REQUIREMENT A → The debt ceiling article below says that the frequent raising of the debt limit "isn't necessarily a good thing." Using the article's own reasoning, explain why, in one to three sentences.
REQUIREMENT B → Translate this sentence from the debt ceiling article below into Spanish: "Since 1962, the debt limit has risen 74 times – 10 of those have occurred since 2001."
REQUIREMENT C → Carry the debt ceiling article below forward from its final sentence, keeping its tone and subject.

TEXT SEGMENT →
----

August 4, 2011: 11:52 AM ET

We've been here before, with growing deficits and political gamesmanship over the debt ceiling. Here are four factors that made it different this time.

FORTUNE – After weeks of political wrangling and name calling, Congress this week finally approved plans to cut the deficit and raise the nation's $14.3 trillion debt limit.  The move may have saved Americans from a financially disastrous default, but the experience was, at best, anti-climatic.

All the drama merely left us was a few more lawmakers with bruised egos and a public more frustrated (and confused) with the inner workings of Washington. In the end, the rushed deal didn't really address the nation's longer-term fiscal problems. It trimmed spending by more than $2 trillion over the next 10 years. But that's still well short of the $4 trillion that Standard & Poor's was looking for in order to avoid a downgrade.

But what's really new here? The U.S. has long borrowed in excess and raised the debt ceiling without much hysteria. Since 1962, the debt limit has risen 74 times – 10 of those have occurred since 2001. Admittedly, this isn't necessarily a good thing, since the limit is theoretically set to help Congress control spending. And with debt at about 80% of GDP, some say that could put us on track with debt-ridden Greece by 2025 if nothing substantial is done.

----

GIVEN ENTRIES →
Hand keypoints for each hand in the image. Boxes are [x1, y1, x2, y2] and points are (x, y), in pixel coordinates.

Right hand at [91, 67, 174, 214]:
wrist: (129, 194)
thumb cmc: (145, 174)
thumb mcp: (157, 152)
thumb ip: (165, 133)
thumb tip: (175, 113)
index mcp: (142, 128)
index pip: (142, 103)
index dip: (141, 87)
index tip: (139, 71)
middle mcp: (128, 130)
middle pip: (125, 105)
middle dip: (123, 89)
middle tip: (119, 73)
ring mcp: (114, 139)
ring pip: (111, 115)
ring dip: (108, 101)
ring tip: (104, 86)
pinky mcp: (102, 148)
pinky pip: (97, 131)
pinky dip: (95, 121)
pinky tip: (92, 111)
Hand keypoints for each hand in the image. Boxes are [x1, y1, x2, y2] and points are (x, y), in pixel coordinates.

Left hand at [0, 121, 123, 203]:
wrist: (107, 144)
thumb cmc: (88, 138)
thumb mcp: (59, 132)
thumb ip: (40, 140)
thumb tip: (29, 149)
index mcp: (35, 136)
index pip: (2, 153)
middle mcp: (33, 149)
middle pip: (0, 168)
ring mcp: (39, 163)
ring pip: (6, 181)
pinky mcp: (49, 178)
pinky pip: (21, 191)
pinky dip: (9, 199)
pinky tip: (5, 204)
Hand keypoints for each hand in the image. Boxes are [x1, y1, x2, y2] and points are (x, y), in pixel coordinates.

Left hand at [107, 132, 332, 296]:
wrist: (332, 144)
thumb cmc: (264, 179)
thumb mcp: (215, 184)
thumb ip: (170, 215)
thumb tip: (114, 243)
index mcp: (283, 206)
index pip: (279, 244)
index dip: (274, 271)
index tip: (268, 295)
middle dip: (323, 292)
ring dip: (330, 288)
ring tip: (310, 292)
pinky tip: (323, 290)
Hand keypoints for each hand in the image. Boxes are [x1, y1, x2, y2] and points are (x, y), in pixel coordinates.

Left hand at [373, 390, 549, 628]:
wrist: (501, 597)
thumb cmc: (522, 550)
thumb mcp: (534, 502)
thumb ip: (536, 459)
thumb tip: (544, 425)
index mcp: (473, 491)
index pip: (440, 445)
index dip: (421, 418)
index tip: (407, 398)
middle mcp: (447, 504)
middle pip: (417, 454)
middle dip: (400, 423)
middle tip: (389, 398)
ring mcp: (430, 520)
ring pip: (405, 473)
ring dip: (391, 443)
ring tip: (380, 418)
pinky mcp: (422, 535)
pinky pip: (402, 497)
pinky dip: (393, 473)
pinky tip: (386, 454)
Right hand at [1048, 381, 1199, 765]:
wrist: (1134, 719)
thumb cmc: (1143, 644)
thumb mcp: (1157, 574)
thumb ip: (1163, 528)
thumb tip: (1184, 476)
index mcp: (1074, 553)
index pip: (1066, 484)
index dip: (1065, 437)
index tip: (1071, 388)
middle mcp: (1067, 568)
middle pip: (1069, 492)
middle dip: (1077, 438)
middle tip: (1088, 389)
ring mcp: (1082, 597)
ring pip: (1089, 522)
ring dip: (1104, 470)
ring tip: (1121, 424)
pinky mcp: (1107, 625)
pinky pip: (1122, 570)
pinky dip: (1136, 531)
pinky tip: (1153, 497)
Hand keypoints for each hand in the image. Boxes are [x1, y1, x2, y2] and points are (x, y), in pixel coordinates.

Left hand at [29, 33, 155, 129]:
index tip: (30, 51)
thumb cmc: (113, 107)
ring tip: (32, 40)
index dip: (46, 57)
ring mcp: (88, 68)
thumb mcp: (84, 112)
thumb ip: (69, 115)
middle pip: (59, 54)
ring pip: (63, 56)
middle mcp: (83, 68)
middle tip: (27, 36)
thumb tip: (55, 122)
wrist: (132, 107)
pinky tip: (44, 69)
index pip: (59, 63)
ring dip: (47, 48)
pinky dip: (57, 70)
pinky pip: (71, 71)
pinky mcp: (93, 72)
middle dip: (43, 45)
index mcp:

----

ANSWER AREA A → The article says the debt limit is theoretically set to help Congress control spending. Raising it repeatedly therefore undercuts that purpose. It notes that the limit has risen 74 times since 1962, including 10 times since 2001.

ANSWER AREA B → Desde 1962, el límite de la deuda se ha elevado 74 veces; 10 de ellas han ocurrido desde 2001.

ANSWER AREA C →
It's clear that economic realities (i.e. America's financial crisis and bank bailouts that followed) have helped feed government's borrow-and-spend addiction. The question is what finally led Washington to call rehab?

Here are four factors that made a seemingly invincible debt ceiling suddenly turn into a concrete wall.

Thanks for nothing, cable news

Yup, the media deserves a degree of blame here -- especially the 24/7-news cycle encouraged by cable TV.

Through weeks of tumultuous stop-and-go negotiations, on air personalities fueled the divisiveness, calling the ongoing talks "the showdown" and pitting Republicans against Democrats over how big government should really be.

And in a way, who could blame them? The debate over raising the debt limit and reducing budget deficit, as we look back, never really seemed to be about dealing with the country's worsening financial situation. It was about politics -- the same tired Capitol Hill game we've grown to simultaneously love and hate.

Democrats and Republicans: They're both right!

When it comes to the debate over the way Washington taxes and spends during tough economic times, it almost becomes harder to choose sides. And this only added fire to the debate.

At one end, Republicans wanted spending cuts to be larger than the amount in which the debt limit would rise. Members also wanted to keep taxes from rising, which is hard to argue against, considering the high unemployment rate and a housing market still in shambles. It's easy to see how higher tax bills could mean political suicide when more than 14 million Americans are out of work.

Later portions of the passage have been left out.